There is no plan to actually produce the Phonebloks design as a commercial product.

== Concept ==
Hakkens graduated cum laude from the Design Academy Eindhoven in summer 2013 with his idea for Phonebloks. Phonebloks consists of a main board onto which bloks could be snapped on by the user like Lego bricks. Each blok is responsible for a unique function of the phone, much like a desktop computer has a distinct sound card, graphics card, processor, monitor, and power supply. As a result, instead of replacing the entire phone when it becomes obsolete or broken, one could simply replace the defective or performance-limiting part. If the consumer wants a camera that suits their needs better, they could for example swap their small generic camera blok for a larger zoom camera from a manufacturer such as Nikon or Canon instead of buying a phone with a better camera. In theory, this would lead to fewer people throwing away their phones and contributing to the ever-increasing problem of electronic waste. Smartphones based on the Phonebloks system would be sold part by part, as well as in starter sets. When assembled, the phone would have a screen covering the entirety of the front, volume buttons and headphone jacks along the outer edge, and bloks clicked into the back, forming a rectangular block shape overall.

== Issues ==

While many people support the concept's development into an actual product, there are objections as to the concept's viability and ultimate impact.

=== Economic feasibility ===
One challenge this concept faces is the great amount of money and manufacturing required in order to make the Phonebloks system a viable competitor with other major smartphone developers. Without many manufacturers producing bloks, there would be a limited selection of bloks to choose from, taking away from the open-source appeal of the system.

=== Technical barriers ===
Because all bloks are external of the main board, signals between components have to travel for significantly longer distances. This extra distance could lead to drops in signal quality, lower data transfer speeds and increased power consumption due to added interfacing resistance. In addition, the quality of connection needed would require expensive Pogo pins and sockets, and developing a system to allow the user to arbitrarily place bloks would be very difficult.

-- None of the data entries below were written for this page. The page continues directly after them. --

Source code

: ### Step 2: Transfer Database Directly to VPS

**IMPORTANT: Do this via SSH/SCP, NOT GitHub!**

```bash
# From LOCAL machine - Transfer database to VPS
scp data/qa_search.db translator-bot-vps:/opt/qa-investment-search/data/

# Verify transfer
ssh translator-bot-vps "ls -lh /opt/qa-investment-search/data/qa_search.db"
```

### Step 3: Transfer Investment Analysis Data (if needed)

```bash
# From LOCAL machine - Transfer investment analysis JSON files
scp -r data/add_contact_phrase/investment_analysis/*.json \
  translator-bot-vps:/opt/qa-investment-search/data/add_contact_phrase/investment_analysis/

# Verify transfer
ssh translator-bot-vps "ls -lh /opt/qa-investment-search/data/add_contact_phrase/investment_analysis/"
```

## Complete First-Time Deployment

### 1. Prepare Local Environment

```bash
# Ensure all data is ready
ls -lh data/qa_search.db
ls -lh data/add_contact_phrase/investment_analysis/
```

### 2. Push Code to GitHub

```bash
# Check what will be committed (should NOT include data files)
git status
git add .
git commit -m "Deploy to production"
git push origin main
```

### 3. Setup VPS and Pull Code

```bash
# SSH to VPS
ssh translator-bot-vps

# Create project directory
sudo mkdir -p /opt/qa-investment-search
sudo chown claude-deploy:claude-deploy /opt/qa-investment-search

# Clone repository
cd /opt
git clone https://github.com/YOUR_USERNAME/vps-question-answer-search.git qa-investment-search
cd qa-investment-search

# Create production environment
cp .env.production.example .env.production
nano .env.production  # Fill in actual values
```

The end product would likely be much thicker than non-modular smartphones, and the bloks would be at risk of dislodging from the main board.

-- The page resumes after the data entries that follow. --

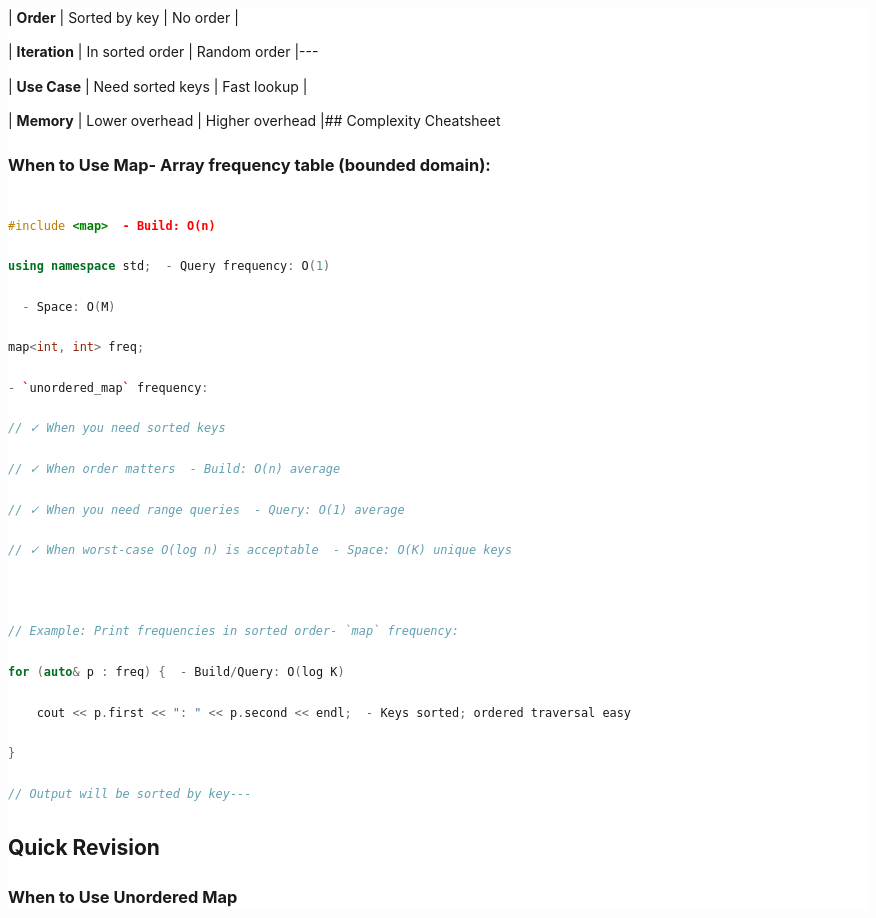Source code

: | **Order** | Sorted by key | No order |

| **Iteration** | In sorted order | Random order |---

| **Use Case** | Need sorted keys | Fast lookup |

| **Memory** | Lower overhead | Higher overhead |## Complexity Cheatsheet



### When to Use Map- Array frequency table (bounded domain):

```cpp

#include <map>  - Build: O(n)

using namespace std;  - Query frequency: O(1)

  - Space: O(M)

map<int, int> freq;

- `unordered_map` frequency:

// ✓ When you need sorted keys

// ✓ When order matters  - Build: O(n) average

// ✓ When you need range queries  - Query: O(1) average

// ✓ When worst-case O(log n) is acceptable  - Space: O(K) unique keys



// Example: Print frequencies in sorted order- `map` frequency:

for (auto& p : freq) {  - Build/Query: O(log K)

    cout << p.first << ": " << p.second << endl;  - Keys sorted; ordered traversal easy

}

// Output will be sorted by key---

```

## Quick Revision

### When to Use Unordered Map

RF design of a modular phone would be a challenge. Antennas integrated into the main body of the phone would require RF routing to the RF modem(s) in the modules and could limit the frequencies on which the phone could operate, necessitating different phones for different networks. Antennas integrated into modules could be less efficient due to limited space and EM interactions with adjacent modules, limiting range.

=== Potential increase of e-waste ===
Despite Hakkens' stated goal of lessening electronic waste, critics have argued that, if put into practice, the concept could actually increase e-waste output. They argue that by producing constantly better components, the consumer would have more pressure on them to replace several parts every few months; frequent replacement of bloks could add up to more waste on average than getting a new phone every two years.

==Implementation==
After exceeding his goal of 900,000 supporters on Thunderclap by October 2013, Hakkens started collaborating with Motorola on Project Ara, a more practical modular smartphone system consisting of an endoskeleton with slots on the back where bloks can slide in. Hakkens encourages the supporters of Phonebloks to stay involved in the design process. However, this project was later cancelled.